Ein mutmaßlicher Mittäter gab den Ermittlern einen entscheidenden Tipp.
Von Andrea Schawe
Dresden. Ein Mitglied der sogenannten Gruppe Freital hat die mutmaßlichen Rechtsterroristen an die Polizei verpfiffen. Der Mann ging nach dem Anschlag auf das links-alternative Wohnprojekt in der Dresdner Overbeckstraße im Oktober 2015 auf das Revier. Er habe konkrete Angaben zu Tathergang und Tätern gemacht, sagte ein Kriminalhauptkommissar des Operativen Abwehrzentrums als Zeuge vor dem Oberlandesgericht Dresden. „Durch ihn kannten wir auch erste Pseudonyme, die im schwarzen Chat verwendet wurden“, so der Polizist, der einen Großteil der Ermittlungen geführt hat. Der 48-jährige Zeuge überreichte auch Farbfotografien des Gesprächsverlaufs im verschlüsselten Netzwerk Kakaotalk, in dem die Anschläge geplant wurden.
Sieben Männer und eine Frau stehen unter anderem wegen Bildung einer rechtsterroristischen Vereinigung, versuchten Mordes und gefährlicher Körperverletzung vor Gericht. Die Anklage legt ihnen mehrere Sprengstoffanschläge in Freital und Dresden zur Last.
Die Aussage sei „ein Türöffner“ für die Ermittlungen gegen die Mitglieder der Gruppe gewesen. Vorher hatte die Polizei im Freitaler Trinkermilieu ermittelt, „wir haben überall und nirgendwo gesucht“. Erst nach den Anschlägen auf das Parteibüro der Linken und eine Asylbewerberunterkunft in Freital am 19./20. September 2015 ging die Polizei von einem größeren Zusammenhang der Taten aus und gründete die „Ermittlungsgruppe Deuben“. Vorher wurden die Taten einzeln verfolgt.
Der Zeuge ist kein Unbekannter. Torsten L. wurde im April 2016 zu einer Bewährungsstrafe verurteilt.
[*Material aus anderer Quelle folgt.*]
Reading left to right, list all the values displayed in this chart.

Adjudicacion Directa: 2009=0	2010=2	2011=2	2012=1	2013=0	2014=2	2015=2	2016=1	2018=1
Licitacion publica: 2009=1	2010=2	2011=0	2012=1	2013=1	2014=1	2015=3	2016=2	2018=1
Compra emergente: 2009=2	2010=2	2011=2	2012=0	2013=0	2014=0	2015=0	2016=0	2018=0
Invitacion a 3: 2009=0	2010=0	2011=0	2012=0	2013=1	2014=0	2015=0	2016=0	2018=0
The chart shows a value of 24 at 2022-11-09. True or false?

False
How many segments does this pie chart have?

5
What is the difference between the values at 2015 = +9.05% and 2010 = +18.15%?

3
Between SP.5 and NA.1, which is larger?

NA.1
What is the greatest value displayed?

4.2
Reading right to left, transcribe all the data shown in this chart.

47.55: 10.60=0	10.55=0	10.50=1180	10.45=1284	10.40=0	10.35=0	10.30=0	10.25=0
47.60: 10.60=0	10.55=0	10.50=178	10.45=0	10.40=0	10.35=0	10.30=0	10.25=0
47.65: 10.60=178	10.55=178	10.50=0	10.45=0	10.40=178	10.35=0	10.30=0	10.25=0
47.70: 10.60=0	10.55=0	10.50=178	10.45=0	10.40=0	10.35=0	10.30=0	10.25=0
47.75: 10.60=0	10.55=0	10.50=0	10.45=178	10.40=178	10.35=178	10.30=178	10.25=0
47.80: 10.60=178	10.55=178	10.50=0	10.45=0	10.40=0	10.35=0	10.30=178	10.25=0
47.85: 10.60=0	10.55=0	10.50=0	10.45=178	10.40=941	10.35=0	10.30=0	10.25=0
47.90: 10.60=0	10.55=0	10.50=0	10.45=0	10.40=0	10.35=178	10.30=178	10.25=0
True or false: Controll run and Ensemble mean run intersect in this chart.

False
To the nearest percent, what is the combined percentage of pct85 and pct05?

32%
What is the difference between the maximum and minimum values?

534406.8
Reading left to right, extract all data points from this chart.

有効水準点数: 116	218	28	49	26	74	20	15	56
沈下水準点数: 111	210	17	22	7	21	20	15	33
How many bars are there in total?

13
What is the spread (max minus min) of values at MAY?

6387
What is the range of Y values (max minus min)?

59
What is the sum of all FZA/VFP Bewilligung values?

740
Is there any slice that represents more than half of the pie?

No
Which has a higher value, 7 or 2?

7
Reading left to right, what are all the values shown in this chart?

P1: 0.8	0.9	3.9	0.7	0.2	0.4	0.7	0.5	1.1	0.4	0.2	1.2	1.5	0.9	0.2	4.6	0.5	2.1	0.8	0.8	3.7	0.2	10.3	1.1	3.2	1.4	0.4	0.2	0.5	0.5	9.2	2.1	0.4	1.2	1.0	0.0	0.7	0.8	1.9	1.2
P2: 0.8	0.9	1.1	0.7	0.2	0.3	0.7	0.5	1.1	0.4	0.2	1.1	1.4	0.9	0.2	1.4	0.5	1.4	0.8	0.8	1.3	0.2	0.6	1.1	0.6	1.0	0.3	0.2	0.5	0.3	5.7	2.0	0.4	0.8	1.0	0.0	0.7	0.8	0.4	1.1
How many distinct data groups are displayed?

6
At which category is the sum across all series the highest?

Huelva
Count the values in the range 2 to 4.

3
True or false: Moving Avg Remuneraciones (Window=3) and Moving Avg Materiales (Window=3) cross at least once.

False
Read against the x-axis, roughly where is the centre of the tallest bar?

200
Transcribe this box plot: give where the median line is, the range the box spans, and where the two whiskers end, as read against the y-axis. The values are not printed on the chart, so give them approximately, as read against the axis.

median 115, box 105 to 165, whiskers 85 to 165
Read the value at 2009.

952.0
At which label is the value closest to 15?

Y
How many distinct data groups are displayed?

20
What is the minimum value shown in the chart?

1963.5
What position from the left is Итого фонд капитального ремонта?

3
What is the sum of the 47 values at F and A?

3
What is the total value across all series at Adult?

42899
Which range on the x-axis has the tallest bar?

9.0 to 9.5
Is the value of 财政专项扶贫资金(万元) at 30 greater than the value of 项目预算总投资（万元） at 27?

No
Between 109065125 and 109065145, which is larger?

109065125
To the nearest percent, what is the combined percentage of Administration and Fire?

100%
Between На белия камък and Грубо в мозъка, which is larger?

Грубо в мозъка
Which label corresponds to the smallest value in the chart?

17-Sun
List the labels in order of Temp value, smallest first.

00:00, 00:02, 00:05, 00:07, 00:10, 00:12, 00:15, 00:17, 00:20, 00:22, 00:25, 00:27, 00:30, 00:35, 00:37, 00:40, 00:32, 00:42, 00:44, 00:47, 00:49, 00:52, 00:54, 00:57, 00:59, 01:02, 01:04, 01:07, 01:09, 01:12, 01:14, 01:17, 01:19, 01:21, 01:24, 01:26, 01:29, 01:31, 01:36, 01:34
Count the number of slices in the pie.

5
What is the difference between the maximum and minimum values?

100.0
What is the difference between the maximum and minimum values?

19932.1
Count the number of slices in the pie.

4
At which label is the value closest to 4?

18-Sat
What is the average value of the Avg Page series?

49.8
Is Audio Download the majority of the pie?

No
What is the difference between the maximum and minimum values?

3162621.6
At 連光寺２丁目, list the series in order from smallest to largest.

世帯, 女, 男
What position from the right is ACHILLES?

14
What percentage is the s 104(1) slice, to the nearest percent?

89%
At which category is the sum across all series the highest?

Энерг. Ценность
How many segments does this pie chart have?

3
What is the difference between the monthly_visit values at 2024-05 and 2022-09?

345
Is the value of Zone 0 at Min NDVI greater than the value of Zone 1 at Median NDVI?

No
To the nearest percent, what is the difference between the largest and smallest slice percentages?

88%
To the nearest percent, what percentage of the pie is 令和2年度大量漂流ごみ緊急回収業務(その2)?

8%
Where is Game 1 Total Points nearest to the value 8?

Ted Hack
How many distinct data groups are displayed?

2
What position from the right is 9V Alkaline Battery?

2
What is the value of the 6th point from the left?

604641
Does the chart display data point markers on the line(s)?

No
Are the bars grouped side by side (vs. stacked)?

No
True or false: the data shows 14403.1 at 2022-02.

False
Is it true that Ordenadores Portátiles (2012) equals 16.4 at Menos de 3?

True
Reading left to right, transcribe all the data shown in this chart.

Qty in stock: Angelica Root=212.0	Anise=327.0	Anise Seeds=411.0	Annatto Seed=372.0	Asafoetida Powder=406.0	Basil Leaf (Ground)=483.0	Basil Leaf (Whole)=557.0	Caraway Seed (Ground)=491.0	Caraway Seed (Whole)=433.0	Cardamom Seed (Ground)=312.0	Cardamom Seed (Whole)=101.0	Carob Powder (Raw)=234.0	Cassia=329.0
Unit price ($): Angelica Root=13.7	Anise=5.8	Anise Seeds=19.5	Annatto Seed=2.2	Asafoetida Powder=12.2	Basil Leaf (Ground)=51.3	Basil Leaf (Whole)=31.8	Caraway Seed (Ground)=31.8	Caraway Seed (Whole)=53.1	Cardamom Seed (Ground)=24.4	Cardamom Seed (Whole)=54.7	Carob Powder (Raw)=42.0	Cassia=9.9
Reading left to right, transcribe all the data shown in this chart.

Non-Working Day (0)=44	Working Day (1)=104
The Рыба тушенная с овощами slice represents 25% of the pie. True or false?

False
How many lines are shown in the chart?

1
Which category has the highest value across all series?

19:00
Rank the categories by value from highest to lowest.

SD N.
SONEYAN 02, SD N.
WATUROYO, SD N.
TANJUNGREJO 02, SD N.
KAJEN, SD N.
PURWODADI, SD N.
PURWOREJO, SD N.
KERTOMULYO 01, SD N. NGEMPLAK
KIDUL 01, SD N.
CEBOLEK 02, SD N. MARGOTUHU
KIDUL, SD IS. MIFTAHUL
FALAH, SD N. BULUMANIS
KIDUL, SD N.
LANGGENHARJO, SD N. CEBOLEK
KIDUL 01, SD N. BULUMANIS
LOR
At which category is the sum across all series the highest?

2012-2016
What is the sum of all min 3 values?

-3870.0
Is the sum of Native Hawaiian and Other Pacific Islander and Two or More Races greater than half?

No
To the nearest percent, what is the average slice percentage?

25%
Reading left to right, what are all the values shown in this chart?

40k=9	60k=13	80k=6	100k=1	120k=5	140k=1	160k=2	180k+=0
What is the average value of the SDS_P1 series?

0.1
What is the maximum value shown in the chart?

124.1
Er hatte unter anderem zusammen mit Timo S., einem der mutmaßlichen Rädelsführer der Gruppe Freital, nach einer Demo in Freital Pro-Asyl-Aktivisten angegriffen – nach einer Verfolgungsjagd wurde die Scheibe ihres Autos mit einem Baseballschläger eingeschlagen. Dabei wurde der Sohn von Vize-Ministerpräsident und Wirtschaftsminister Martin Dulig verletzt. „Das sorgte in der Ermittlungsgruppe für Stirnrunzeln, den Namen als vertraulichen Zeugen zu sehen“, erinnert sich der Kriminalhauptkommissar.
Doch nicht unbeteiligt?
Für seine Aussage hatte die Staatsanwaltschaft Dresden Torsten L. Vertraulichkeit zugesichert. Es soll auch Kontakt zum Verfassungsschutz gegeben haben, eine Zusammenarbeit kam allerdings nicht zustande. „Es gab kein intensives Verhältnis“, sagte der Ermittler. Im April 2016 meldete sich L. erneut bei der Polizei: Er wolle reinen Tisch machen, hieß es. Er fragte nach einem Kontakt zu Beamten des Bundeskriminalamtes oder des Operativen Abwehrzentrums, weil er „Hintergrundwissen“ habe. Zu diesem Zeitpunkt sei er noch dabei gewesen, die Gruppe habe sich einmal wöchentlich getroffen und er habe noch Zugang zum verschlüsselten Chat gehabt.
Der Hauptangeklagte Timo S. widersprach der Aussage von Torsten L. Er sei beim Anschlag auf das Wohnprojekt kein Unbeteiligter gewesen, L. habe aktiv Steine auf das Wohnhaus geschmissen. Mittlerweile wurde die Vertraulichkeitsvereinbarung zurückgezogen. Seit Sommer 2016 wird auch gegen L. ermittelt.